On Apple platforms (macOS, iOS), MLLM supports both OpenMP and GCD threading models:

.. code-block:: shell
   :caption: Example CMake configuration for Apple platforms

   -DMLLM_KERNEL_USE_THREADS=ON
   -DMLLM_KERNEL_THREADS_VENDOR_OPENMP=ON
   -DMLLM_KERNEL_THREADS_VENDOR_APPLE_GCD=OFF

If both OpenMP and GCD are enabled, GCD takes precedence with a warning message.

Non-Apple Platforms
^^^^^^^^^^^^^^^^^^^

On non-Apple platforms, OpenMP is typically used:

.. code-block:: shell
   :caption: Example CMake configuration for non-Apple platforms

   -DMLLM_KERNEL_USE_THREADS=ON
   -DMLLM_KERNEL_THREADS_VENDOR_OPENMP=ON

Best Practices
--------------

1. **Conditional Parallelization**: Only use parallel execution when there's enough work to justify the overhead:

   .. code-block:: cpp
   
      if (thread_count > 1 && len > 1024 * 4) {
        // Parallel implementation
      } else {
        // Serial implementation
      }

2. **Proper Chunking**: Divide work into appropriately sized chunks for better load balancing:

   .. code-block:: cpp
   
      size_t chunk_size = (vec_size + thread_count - 1) / thread_count;
      chunk_size = (chunk_size + lanes - 1) & ~(lanes - 1);

3. **Handling Remainders**: Always handle data that doesn't fit evenly into vectorized chunks:

   .. code-block:: cpp
   
      // Process main chunks in parallel
      MLLM_AUTO_PARALLEL_FOR_BEGIN(i, 0, vec_size, lanes) {
        // Vectorized operations
      }
      MLLM_AUTO_PARALLEL_FOR_END()
      
      // Handle remainder elements serially
      if (vec_size < size) {
        // Process remaining elements
      }

Conclusion
----------

The Parallel API in MLLM provides a flexible and portable way to parallelize CPU kernel operations.
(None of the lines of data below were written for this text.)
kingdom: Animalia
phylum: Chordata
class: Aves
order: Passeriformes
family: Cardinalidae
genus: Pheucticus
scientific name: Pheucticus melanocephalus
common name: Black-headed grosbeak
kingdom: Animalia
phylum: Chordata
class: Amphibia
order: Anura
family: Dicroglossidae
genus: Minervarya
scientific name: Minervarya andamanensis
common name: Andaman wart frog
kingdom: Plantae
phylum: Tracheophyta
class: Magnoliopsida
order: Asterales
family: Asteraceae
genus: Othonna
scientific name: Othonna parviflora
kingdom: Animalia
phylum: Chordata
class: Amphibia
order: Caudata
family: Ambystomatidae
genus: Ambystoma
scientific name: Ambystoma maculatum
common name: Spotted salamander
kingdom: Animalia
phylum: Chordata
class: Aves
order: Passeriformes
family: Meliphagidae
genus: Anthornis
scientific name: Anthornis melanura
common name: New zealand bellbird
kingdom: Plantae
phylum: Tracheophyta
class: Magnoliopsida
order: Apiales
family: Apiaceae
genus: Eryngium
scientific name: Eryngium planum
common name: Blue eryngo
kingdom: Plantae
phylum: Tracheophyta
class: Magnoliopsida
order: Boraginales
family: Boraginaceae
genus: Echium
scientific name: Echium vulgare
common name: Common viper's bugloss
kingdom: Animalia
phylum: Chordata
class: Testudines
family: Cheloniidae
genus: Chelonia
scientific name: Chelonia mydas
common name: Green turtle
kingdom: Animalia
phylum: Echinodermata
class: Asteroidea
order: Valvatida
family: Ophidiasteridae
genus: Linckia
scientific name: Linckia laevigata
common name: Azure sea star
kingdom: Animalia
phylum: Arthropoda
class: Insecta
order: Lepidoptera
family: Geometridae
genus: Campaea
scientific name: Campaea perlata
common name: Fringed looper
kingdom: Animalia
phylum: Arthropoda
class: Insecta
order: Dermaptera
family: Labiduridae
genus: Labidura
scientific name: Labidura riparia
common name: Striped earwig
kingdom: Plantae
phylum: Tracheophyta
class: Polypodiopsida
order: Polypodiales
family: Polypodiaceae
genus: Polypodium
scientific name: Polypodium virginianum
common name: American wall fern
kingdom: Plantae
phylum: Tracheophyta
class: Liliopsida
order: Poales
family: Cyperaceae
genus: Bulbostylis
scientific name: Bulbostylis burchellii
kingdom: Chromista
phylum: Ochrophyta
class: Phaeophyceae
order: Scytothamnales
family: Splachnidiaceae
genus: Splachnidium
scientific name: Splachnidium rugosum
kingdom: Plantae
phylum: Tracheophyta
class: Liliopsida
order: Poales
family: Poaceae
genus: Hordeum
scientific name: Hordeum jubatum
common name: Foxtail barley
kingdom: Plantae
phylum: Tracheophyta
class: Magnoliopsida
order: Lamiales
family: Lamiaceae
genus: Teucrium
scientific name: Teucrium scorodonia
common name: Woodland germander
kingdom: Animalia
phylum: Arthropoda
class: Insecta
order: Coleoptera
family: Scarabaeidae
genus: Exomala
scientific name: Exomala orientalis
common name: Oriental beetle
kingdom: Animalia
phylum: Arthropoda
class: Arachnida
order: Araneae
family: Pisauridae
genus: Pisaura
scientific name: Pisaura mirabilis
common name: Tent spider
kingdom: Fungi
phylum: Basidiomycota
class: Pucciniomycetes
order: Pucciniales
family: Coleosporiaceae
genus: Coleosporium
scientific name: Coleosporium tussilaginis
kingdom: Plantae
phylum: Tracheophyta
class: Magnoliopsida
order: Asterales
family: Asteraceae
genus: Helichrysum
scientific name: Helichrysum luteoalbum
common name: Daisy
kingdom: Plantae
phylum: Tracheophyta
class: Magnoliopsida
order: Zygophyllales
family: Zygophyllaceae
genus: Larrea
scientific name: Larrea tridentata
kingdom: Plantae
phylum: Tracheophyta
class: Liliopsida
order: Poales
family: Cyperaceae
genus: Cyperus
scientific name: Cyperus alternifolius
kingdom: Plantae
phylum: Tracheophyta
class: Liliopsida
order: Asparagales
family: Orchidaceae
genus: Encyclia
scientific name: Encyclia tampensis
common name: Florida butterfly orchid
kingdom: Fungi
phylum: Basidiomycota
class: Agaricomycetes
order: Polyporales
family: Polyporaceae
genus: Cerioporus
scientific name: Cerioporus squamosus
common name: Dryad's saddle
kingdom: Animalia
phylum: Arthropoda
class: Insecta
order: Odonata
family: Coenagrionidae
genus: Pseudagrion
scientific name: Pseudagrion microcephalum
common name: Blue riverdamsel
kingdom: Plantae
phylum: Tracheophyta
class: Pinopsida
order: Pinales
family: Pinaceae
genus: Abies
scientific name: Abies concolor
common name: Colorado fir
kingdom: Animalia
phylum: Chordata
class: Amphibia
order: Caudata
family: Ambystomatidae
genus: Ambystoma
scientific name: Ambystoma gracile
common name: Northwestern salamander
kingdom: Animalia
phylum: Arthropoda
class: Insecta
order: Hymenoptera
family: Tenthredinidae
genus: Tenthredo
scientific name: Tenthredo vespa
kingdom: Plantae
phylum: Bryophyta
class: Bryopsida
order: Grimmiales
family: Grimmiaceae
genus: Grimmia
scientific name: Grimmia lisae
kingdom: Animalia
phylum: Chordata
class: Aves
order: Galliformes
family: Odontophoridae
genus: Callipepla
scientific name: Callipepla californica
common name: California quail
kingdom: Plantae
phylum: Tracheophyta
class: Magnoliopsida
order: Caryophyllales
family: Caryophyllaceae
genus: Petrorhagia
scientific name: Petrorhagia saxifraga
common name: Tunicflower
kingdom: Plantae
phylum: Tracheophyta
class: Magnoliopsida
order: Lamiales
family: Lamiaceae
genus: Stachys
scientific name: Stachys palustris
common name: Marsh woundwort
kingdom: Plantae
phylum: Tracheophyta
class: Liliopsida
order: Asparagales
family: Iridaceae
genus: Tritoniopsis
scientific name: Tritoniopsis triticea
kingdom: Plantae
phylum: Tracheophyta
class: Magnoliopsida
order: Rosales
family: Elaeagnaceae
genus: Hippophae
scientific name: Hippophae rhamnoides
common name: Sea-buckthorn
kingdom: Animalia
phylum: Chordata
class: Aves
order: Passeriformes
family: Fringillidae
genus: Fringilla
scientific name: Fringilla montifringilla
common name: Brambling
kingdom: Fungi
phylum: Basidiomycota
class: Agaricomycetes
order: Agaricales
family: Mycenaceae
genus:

Through CMake configuration options, developers can choose the appropriate threading backend for their platform while the API abstracts away the implementation details. CPU kernels can leverage these macros to achieve better performance on multi-core systems while maintaining code clarity and portability.